A combination of convenience, budgeting and metal has worked on a YouTuber, who used the bones of his deceased uncle to build an electric guitar, after it got too expensive to continue paying for storage at the cemetery his uncle’s remains were interned in—over 20 years ago.
As “Prince Midnight” writes on the YouTube video he uploaded of a performance using the skeleton, “The skeleton belonged to my beloved Uncle Filip who passed in the 90's, through a series of events his remains were repatriated to the US from Greece and ended up in my possession. He was a metal head and guitar player in life, and now he continues to shred in death!”.
The musician’s logic was multifold: Uncle Filip has originally donated his skeleton to a local college, were it was used for study by medical students. However, the school eventually returned the skeleton after 20 years, leading the family to pay rent to intern it in a wooden box in a cemetary.

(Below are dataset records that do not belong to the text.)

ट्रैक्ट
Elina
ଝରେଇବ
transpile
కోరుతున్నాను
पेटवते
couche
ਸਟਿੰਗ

Speaking to Guitar World, Prince Midnight says the orthodoxy religion in Greece frowns upon cremation.
Crediting his uncle with getting him into heavy metal, the musician has his uncle’s remians repatriated, with a box of bones sent from Greece to the US. He eventually built the guitar, which he calls the “Filip Skelecaster”.
Prince Midnight, whose YouTube channel description says he is a “mallet percussionist from Taenarum, Greece” told Guitar World that he had to strum inside the rib cage, making it harder to play certain chords, but that it plays fine overall.
“I believe part of my uncle Filip is still there, literally and figuratively. Just a warm presence, maybe enjoying his next life as a totally metal guitar,” he said.
“Now Uncle Filip can shred for all eternity. That’s how he would want it. I’m super-proud of the project and how it serves to honor him, his life and his influence on me,” he added.